TASK INSTRUCTIONS:
Reproduce the material below, replacing every occurrence of "Transcribe" with "Copy" and leaving everything else unchanged.

[Dataset entries]
----
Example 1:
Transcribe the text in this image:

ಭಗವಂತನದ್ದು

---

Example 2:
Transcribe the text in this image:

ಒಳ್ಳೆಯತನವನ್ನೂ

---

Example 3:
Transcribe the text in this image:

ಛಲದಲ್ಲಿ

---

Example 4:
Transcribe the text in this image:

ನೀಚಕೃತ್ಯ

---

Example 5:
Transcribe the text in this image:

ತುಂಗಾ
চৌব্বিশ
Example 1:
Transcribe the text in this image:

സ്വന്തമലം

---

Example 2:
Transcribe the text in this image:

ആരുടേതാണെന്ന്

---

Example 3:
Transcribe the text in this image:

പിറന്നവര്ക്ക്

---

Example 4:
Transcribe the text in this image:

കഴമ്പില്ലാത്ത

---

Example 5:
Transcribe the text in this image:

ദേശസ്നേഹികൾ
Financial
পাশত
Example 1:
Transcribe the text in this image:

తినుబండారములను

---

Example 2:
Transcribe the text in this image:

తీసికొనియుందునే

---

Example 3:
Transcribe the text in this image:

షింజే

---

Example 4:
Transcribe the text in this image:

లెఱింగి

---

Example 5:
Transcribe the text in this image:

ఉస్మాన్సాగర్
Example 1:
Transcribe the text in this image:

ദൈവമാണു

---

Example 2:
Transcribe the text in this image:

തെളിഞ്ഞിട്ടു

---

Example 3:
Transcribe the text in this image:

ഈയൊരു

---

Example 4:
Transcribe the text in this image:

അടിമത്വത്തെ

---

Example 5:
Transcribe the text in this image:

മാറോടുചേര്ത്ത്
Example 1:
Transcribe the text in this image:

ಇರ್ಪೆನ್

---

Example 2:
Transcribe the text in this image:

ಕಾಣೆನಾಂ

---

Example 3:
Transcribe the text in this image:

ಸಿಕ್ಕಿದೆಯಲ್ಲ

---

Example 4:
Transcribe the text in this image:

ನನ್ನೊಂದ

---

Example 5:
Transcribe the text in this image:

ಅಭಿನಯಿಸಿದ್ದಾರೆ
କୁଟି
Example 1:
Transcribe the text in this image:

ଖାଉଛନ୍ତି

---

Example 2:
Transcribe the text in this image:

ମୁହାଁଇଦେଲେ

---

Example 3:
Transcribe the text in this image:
----
ANSWER TO THE EXERCISE:
Example 1:
Copy the text in this image:

ಭಗವಂತನದ್ದು

---

Example 2:
Copy the text in this image:

ಒಳ್ಳೆಯತನವನ್ನೂ

---

Example 3:
Copy the text in this image:

ಛಲದಲ್ಲಿ

---

Example 4:
Copy the text in this image:

ನೀಚಕೃತ್ಯ

---

Example 5:
Copy the text in this image:

ತುಂಗಾ
চৌব্বিশ
Example 1:
Copy the text in this image:

സ്വന്തമലം

---

Example 2:
Copy the text in this image:

ആരുടേതാണെന്ന്

---

Example 3:
Copy the text in this image:

പിറന്നവര്ക്ക്

---

Example 4:
Copy the text in this image:

കഴമ്പില്ലാത്ത

---

Example 5:
Copy the text in this image:

ദേശസ്നേഹികൾ
Financial
পাশত
Example 1:
Copy the text in this image:

తినుబండారములను

---

Example 2:
Copy the text in this image:

తీసికొనియుందునే

---

Example 3:
Copy the text in this image:

షింజే

---

Example 4:
Copy the text in this image:

లెఱింగి

---

Example 5:
Copy the text in this image:

ఉస్మాన్సాగర్
Example 1:
Copy the text in this image:

ദൈവമാണു

---

Example 2:
Copy the text in this image:

തെളിഞ്ഞിട്ടു

---

Example 3:
Copy the text in this image:

ഈയൊരു

---

Example 4:
Copy the text in this image:

അടിമത്വത്തെ

---

Example 5:
Copy the text in this image:

മാറോടുചേര്ത്ത്
Example 1:
Copy the text in this image:

ಇರ್ಪೆನ್

---

Example 2:
Copy the text in this image:

ಕಾಣೆನಾಂ

---

Example 3:
Copy the text in this image:

ಸಿಕ್ಕಿದೆಯಲ್ಲ

---

Example 4:
Copy the text in this image:

ನನ್ನೊಂದ

---

Example 5:
Copy the text in this image:

ಅಭಿನಯಿಸಿದ್ದಾರೆ
କୁଟି
Example 1:
Copy the text in this image:

ଖାଉଛନ୍ତି

---

Example 2:
Copy the text in this image:

ମୁହାଁଇଦେଲେ

---

Example 3:
Copy the text in this image:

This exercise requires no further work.